EXERCISE TASK:
Retype every line of text in the entries below word for word, leaving out the pictures.

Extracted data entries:
────────────────────────────────────────

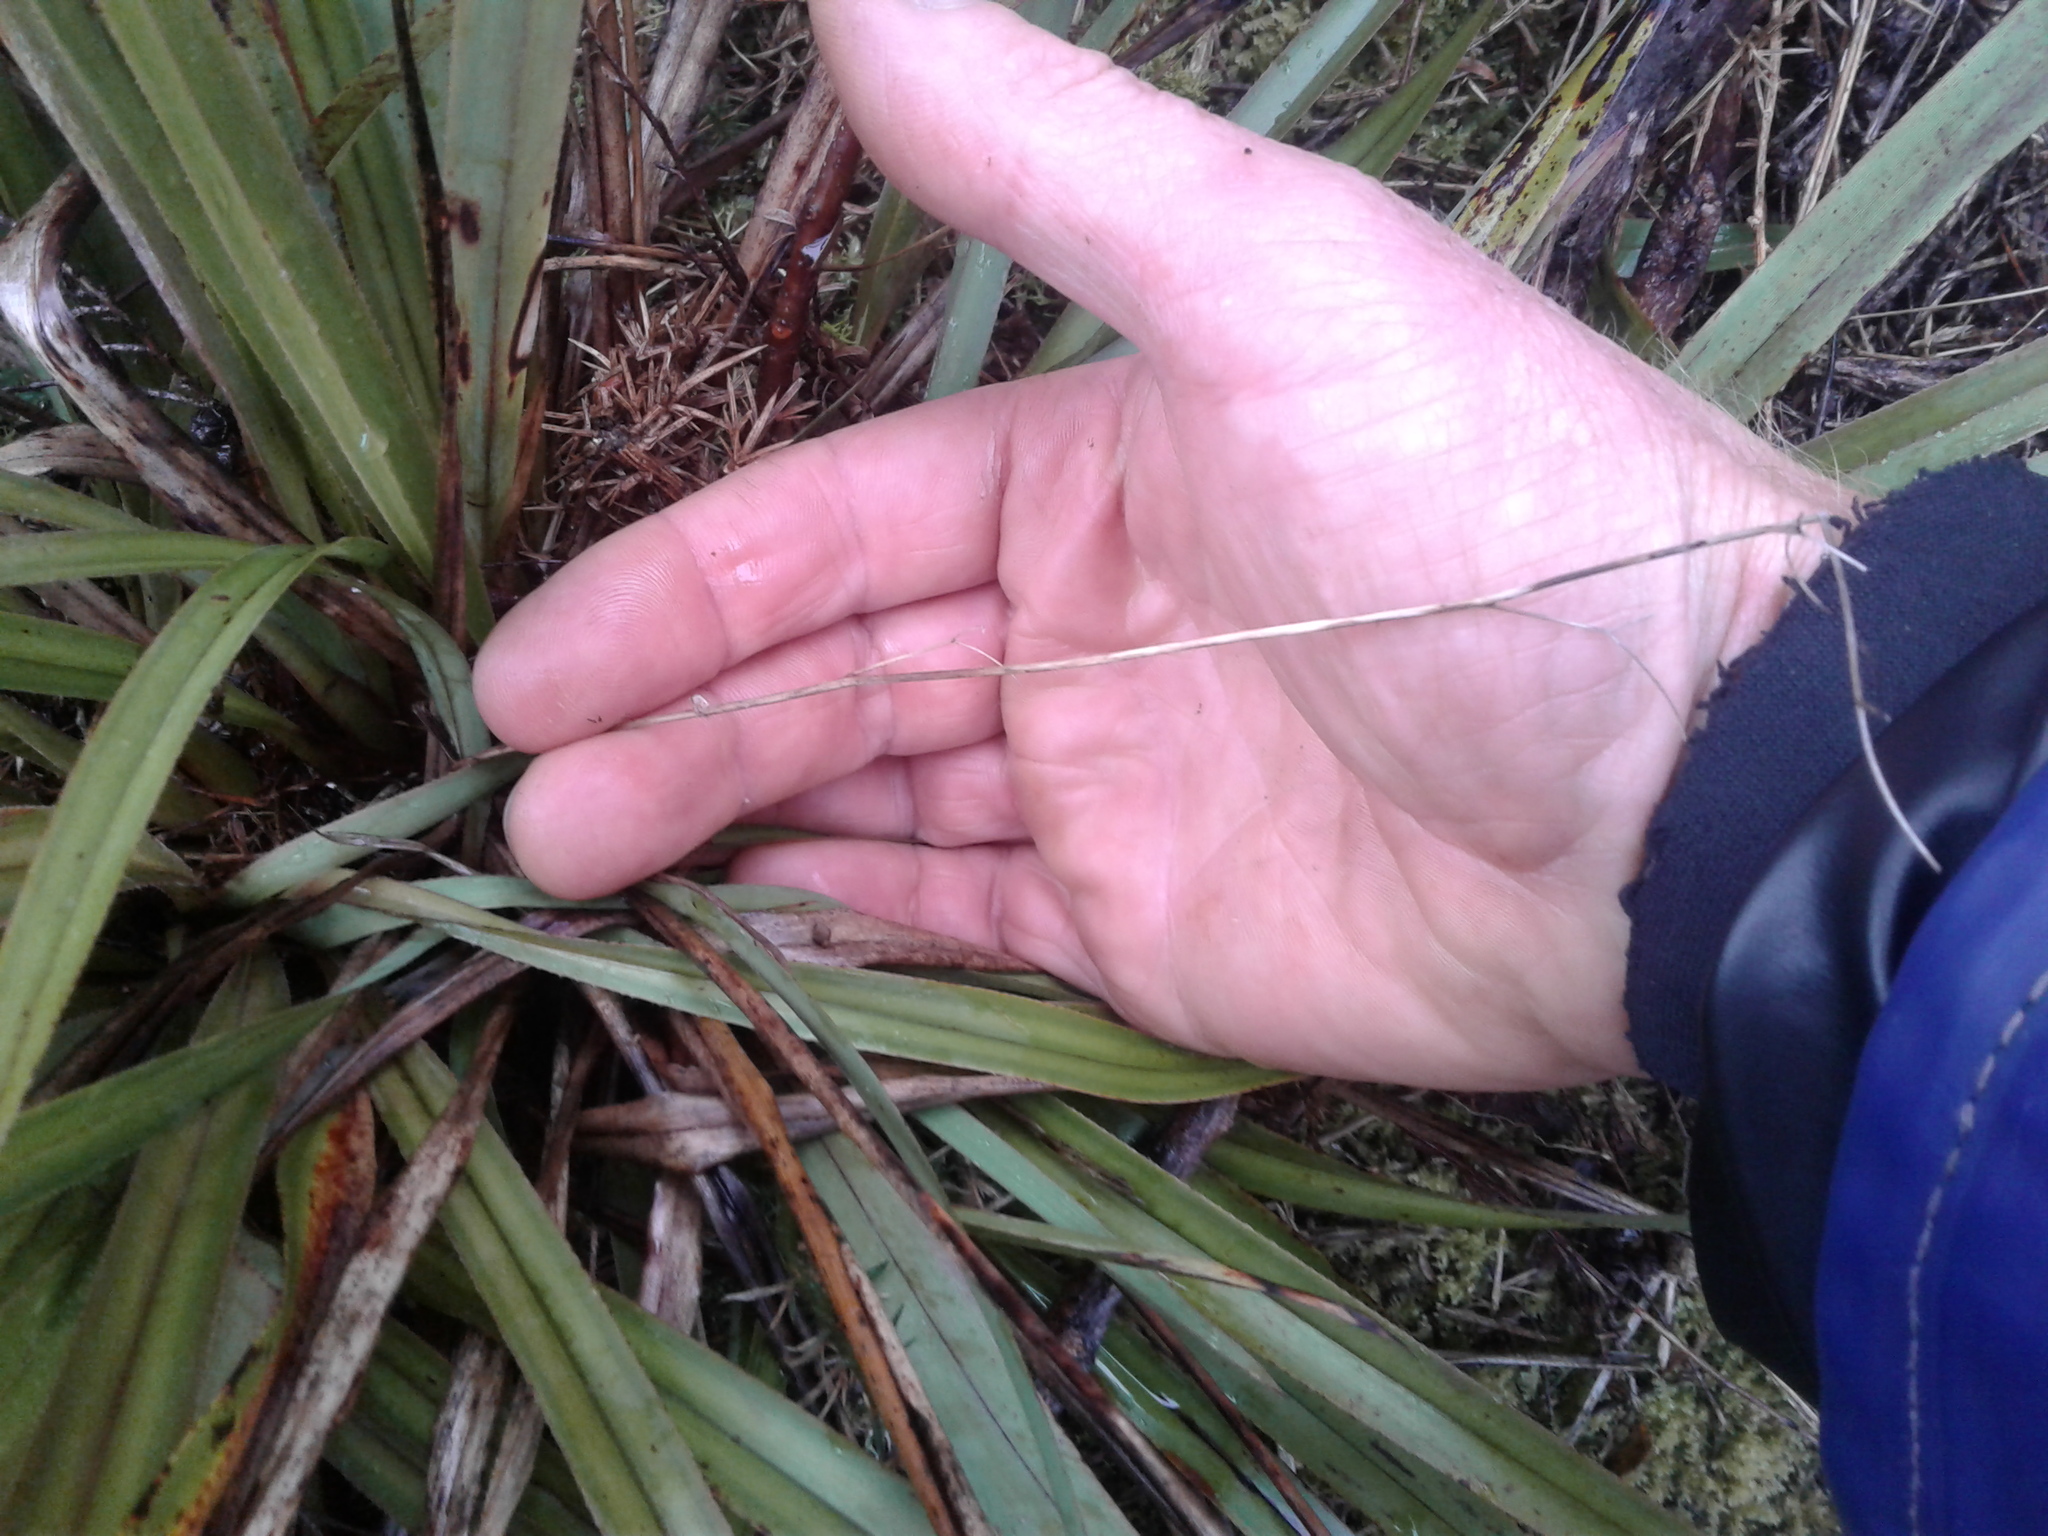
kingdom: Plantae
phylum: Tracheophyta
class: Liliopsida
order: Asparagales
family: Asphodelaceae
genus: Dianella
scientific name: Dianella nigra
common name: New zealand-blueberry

────────────────────────────────────────

TASK RESPONSE:
kingdom: Plantae
phylum: Tracheophyta
class: Liliopsida
order: Asparagales
family: Asphodelaceae
genus: Dianella
scientific name: Dianella nigra
common name: New zealand-blueberry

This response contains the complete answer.